TASK DETAILS:
Taking each line of the material below in turn, count those containing the string "компрессора". Provide the number alone.

SUPPLIED ENTRIES:
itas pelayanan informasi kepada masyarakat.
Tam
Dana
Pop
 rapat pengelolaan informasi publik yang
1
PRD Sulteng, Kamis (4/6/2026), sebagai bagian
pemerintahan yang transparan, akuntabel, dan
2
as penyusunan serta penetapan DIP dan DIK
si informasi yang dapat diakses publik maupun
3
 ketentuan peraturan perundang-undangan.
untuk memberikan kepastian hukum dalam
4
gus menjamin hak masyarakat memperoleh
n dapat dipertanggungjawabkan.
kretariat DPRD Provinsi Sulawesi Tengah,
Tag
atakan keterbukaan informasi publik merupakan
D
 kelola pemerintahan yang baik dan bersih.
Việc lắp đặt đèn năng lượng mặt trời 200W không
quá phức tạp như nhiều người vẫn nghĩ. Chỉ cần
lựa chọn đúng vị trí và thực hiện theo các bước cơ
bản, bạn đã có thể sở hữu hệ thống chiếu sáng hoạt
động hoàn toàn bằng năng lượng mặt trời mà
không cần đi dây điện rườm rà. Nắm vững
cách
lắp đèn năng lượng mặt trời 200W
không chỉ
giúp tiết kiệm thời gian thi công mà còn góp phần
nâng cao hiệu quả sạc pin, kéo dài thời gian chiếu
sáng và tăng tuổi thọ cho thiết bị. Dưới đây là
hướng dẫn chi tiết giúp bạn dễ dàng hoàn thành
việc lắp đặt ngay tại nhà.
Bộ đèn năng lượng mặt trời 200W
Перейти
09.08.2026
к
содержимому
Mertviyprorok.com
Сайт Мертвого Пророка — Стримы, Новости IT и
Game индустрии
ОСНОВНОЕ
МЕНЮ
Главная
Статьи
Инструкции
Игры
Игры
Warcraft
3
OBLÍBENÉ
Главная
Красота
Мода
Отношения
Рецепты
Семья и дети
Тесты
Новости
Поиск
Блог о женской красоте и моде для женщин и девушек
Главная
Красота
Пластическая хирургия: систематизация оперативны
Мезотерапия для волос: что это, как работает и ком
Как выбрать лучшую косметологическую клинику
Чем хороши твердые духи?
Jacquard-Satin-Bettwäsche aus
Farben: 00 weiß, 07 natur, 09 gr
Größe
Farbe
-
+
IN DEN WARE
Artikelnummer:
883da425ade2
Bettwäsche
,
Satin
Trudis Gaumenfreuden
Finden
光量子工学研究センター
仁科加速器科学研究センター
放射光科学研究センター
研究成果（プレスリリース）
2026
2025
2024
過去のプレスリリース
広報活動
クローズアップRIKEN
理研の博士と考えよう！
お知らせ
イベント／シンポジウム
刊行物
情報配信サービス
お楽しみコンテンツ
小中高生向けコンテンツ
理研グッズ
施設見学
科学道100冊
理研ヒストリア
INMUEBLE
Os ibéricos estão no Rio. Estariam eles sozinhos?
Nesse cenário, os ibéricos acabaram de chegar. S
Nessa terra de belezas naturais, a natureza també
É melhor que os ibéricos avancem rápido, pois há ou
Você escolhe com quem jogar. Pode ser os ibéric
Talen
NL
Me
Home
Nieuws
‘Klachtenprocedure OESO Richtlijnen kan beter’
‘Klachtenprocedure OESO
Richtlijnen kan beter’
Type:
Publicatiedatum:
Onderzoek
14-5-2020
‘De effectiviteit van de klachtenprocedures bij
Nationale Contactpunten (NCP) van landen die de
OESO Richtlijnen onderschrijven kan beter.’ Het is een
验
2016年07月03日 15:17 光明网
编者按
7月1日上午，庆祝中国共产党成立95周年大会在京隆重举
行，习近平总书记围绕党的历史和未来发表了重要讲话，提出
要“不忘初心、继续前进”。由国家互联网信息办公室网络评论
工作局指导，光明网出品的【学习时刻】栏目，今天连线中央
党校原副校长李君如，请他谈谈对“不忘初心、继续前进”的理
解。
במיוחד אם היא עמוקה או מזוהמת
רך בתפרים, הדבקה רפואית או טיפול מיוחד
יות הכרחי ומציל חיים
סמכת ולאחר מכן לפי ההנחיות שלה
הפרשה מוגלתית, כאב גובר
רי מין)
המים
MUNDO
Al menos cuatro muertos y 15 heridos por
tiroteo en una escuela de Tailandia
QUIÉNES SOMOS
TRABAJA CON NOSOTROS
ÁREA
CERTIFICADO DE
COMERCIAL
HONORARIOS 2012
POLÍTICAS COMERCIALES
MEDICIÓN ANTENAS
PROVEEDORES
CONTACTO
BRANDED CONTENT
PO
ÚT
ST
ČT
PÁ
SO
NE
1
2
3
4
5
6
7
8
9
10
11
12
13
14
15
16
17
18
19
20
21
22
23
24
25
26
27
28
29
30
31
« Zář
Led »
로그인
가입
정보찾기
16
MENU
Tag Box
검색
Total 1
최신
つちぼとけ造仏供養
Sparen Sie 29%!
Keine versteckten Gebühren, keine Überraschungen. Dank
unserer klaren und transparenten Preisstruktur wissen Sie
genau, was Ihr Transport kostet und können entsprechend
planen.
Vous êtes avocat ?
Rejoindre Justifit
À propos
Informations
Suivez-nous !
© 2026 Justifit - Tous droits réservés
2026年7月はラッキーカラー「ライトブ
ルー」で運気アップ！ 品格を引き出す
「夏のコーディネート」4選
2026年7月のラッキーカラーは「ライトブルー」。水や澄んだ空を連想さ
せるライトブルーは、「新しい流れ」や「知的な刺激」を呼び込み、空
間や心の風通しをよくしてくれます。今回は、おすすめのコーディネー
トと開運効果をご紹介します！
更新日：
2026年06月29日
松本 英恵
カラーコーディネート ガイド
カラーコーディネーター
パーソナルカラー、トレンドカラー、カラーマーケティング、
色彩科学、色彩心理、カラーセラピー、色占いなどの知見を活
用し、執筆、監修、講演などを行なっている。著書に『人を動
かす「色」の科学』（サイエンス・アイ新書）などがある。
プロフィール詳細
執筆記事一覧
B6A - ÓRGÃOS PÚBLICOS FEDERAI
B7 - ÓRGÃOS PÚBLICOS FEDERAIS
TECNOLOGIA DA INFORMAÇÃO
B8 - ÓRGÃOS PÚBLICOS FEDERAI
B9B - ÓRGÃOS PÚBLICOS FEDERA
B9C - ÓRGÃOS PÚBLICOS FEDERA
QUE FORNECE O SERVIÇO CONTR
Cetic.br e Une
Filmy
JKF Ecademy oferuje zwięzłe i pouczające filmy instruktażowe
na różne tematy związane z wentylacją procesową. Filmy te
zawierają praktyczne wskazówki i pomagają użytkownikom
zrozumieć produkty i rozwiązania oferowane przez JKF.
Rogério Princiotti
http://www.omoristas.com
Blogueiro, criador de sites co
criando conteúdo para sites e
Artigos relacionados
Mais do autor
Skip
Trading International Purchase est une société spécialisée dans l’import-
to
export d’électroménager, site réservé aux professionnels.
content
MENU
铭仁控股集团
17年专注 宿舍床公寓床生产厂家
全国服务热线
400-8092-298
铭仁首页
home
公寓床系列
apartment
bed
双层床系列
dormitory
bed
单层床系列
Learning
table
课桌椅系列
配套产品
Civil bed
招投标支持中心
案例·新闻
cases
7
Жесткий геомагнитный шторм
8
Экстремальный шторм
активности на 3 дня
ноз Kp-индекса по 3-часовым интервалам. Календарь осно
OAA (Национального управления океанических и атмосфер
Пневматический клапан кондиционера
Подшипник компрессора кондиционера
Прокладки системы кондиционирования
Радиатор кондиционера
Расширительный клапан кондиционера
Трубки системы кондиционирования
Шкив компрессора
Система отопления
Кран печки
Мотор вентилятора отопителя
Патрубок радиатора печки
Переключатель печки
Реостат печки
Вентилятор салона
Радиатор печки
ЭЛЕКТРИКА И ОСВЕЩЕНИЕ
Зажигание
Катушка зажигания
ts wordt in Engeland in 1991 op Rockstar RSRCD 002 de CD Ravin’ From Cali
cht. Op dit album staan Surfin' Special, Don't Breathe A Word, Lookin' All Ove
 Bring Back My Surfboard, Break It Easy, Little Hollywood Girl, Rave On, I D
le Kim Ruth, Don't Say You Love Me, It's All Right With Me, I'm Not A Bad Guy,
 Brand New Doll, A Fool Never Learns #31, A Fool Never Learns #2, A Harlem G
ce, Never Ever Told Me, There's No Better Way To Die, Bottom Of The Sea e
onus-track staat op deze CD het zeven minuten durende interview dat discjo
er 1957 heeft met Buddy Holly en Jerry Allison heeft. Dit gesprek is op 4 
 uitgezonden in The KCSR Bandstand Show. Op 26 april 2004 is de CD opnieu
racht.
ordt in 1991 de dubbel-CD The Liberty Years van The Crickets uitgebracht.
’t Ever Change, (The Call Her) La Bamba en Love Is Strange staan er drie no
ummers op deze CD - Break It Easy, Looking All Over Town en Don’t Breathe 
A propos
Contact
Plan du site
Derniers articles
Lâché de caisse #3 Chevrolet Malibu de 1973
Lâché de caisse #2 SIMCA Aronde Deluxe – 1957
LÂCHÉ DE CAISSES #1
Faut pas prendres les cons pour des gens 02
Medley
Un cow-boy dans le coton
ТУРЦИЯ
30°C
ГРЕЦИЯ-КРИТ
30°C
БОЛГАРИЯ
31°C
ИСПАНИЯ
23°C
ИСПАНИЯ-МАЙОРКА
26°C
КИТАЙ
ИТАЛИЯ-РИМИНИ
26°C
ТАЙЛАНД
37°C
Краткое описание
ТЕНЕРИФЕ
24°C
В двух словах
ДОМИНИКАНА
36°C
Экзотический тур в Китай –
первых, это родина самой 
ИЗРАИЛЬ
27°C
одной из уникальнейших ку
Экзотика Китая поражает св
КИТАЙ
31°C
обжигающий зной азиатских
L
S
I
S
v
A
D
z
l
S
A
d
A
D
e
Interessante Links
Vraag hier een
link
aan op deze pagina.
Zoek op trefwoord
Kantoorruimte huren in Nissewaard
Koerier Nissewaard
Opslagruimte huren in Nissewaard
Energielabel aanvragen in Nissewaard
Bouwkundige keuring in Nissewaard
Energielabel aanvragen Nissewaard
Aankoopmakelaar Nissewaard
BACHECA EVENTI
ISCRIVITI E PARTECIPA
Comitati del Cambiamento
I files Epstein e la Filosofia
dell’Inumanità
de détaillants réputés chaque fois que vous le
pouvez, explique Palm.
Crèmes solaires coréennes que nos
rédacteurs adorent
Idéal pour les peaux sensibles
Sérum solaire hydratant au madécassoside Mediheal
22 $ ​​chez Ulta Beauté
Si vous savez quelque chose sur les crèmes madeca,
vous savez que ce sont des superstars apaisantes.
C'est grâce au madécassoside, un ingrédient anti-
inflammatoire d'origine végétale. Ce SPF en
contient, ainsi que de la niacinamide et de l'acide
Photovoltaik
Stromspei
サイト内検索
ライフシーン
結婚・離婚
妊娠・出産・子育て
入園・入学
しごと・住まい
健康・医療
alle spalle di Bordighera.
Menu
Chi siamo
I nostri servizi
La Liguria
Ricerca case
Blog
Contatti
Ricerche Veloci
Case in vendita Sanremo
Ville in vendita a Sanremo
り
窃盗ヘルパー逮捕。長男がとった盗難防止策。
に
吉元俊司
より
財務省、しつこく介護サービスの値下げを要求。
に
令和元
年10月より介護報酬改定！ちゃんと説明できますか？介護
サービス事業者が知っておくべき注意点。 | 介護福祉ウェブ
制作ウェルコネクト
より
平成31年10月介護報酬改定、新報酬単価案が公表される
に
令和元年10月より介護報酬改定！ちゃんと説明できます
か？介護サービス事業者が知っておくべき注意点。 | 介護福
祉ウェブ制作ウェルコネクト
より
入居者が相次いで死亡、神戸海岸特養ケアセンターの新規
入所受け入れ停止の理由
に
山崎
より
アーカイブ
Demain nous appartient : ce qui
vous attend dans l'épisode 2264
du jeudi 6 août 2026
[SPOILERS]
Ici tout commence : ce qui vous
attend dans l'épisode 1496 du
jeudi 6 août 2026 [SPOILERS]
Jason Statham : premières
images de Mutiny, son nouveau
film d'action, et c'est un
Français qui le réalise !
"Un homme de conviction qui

ANSWER FOR THE TASK:
2